EXERCISE DETAILS ::
Look through the lines below and extract each one that contains "position".

━━━ INFORMATION SUPPLIED

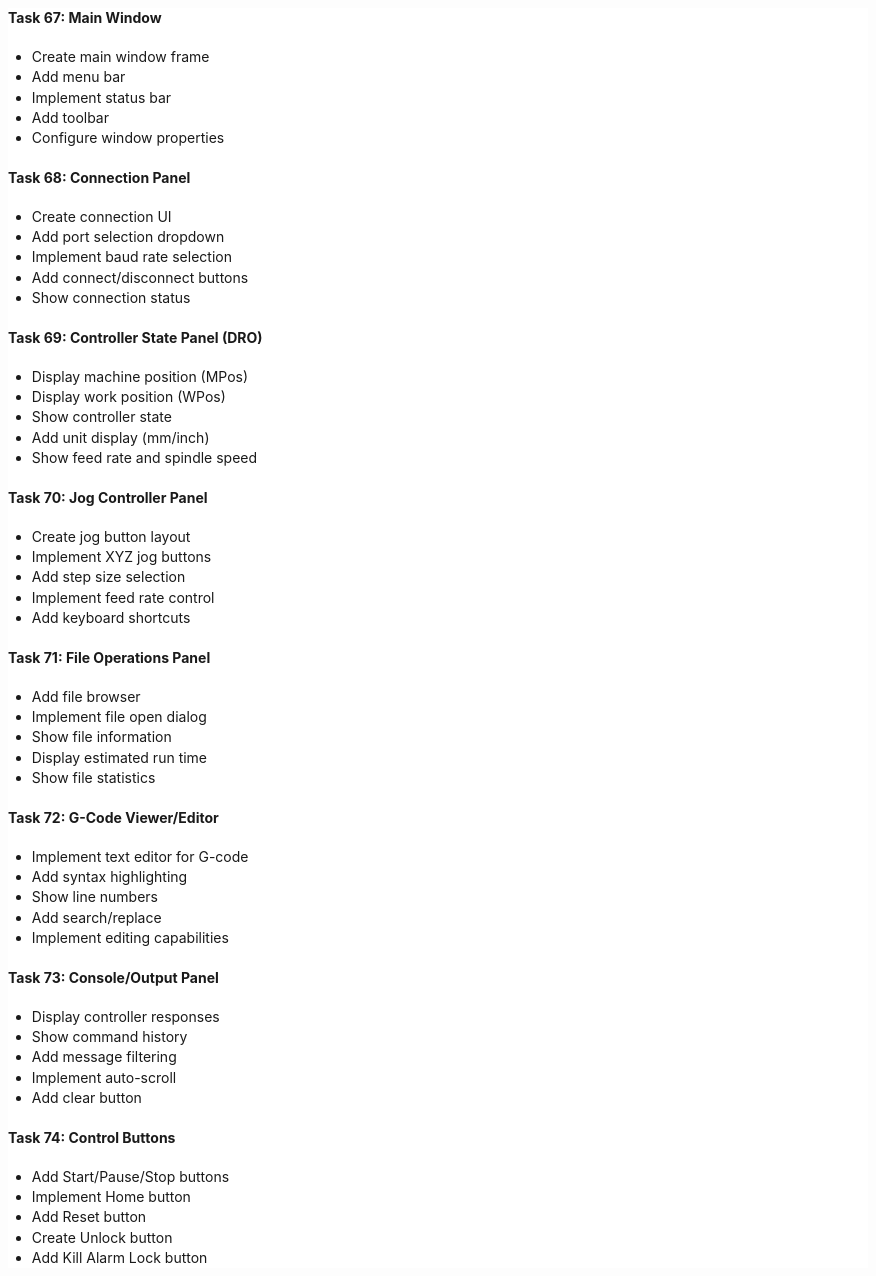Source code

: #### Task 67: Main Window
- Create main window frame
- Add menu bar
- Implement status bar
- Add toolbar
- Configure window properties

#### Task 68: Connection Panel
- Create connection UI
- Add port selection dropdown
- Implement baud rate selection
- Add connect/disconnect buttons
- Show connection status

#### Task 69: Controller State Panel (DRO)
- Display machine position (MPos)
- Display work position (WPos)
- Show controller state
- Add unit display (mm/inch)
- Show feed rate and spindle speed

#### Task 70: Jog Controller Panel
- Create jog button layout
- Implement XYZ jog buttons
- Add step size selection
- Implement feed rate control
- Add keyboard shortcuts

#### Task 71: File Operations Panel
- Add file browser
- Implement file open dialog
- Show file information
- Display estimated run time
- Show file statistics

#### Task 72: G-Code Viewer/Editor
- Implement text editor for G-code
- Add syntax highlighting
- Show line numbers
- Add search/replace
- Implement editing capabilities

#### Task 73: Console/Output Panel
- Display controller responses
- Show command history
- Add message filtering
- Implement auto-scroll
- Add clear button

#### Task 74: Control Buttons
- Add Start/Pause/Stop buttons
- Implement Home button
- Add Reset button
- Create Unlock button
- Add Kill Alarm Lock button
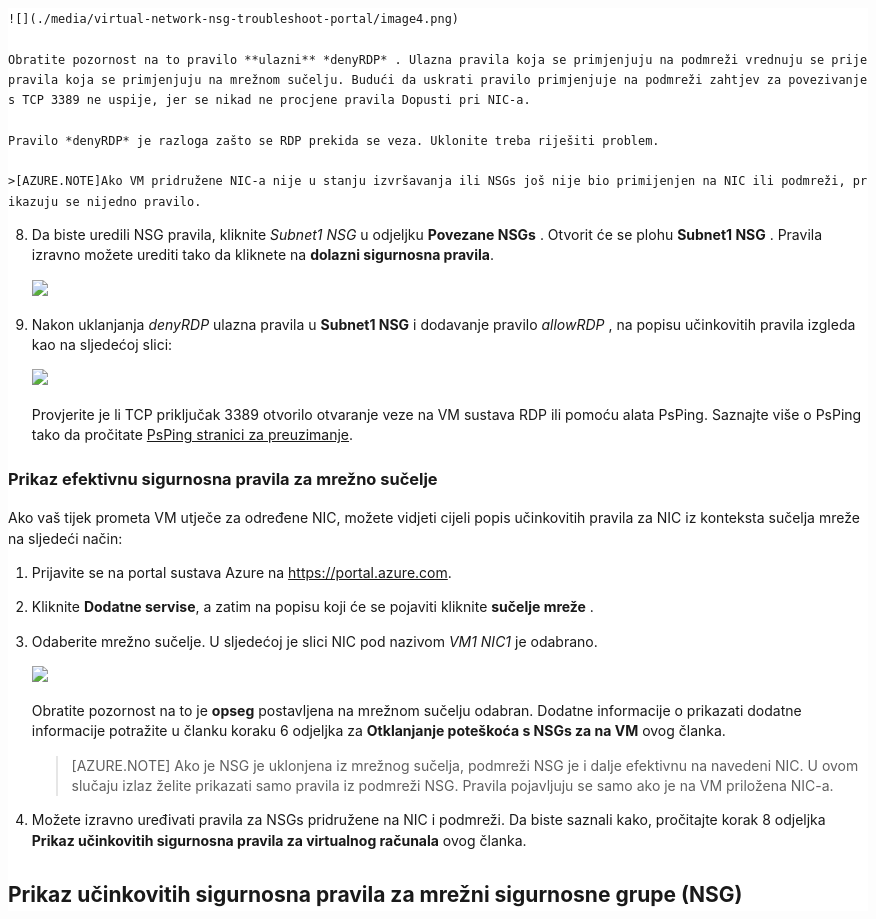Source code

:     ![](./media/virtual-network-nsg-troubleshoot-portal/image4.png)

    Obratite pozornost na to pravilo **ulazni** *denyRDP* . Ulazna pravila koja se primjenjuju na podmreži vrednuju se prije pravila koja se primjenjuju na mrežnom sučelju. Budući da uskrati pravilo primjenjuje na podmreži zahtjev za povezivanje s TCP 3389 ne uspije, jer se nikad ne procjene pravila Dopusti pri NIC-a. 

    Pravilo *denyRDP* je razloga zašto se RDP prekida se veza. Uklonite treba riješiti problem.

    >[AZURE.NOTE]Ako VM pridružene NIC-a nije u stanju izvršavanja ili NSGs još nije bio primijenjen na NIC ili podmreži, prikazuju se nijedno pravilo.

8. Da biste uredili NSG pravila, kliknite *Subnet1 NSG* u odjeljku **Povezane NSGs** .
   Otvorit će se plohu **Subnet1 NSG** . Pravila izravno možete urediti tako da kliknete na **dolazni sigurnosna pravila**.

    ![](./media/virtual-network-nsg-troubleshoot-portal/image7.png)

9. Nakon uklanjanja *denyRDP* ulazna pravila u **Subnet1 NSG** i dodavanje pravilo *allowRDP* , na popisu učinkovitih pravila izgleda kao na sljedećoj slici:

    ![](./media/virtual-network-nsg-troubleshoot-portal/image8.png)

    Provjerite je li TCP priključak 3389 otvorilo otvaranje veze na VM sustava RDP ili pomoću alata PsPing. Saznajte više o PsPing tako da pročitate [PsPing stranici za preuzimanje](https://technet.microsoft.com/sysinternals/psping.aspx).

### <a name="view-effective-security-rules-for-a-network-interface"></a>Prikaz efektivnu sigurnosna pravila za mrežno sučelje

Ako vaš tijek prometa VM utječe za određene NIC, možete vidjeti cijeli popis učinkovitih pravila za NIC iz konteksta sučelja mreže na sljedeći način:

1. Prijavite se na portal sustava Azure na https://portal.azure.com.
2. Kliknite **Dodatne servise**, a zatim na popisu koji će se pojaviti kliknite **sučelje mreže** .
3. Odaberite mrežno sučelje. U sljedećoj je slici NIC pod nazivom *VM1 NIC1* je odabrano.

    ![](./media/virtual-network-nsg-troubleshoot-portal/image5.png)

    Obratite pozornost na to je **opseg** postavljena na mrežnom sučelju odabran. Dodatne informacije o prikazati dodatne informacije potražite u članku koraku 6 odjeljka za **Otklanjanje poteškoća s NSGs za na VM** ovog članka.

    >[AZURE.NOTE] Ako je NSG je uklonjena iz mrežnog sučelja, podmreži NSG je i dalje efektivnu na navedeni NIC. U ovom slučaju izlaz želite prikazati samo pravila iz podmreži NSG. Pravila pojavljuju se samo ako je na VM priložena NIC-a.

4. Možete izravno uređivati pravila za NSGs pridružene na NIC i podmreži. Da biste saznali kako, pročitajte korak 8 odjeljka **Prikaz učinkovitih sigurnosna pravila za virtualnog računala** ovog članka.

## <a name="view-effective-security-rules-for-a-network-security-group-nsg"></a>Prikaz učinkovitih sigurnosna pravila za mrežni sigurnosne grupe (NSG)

━━━━━━

RESPONSE BELOW ::
- Display machine position (MPos)
- Display work position (WPos)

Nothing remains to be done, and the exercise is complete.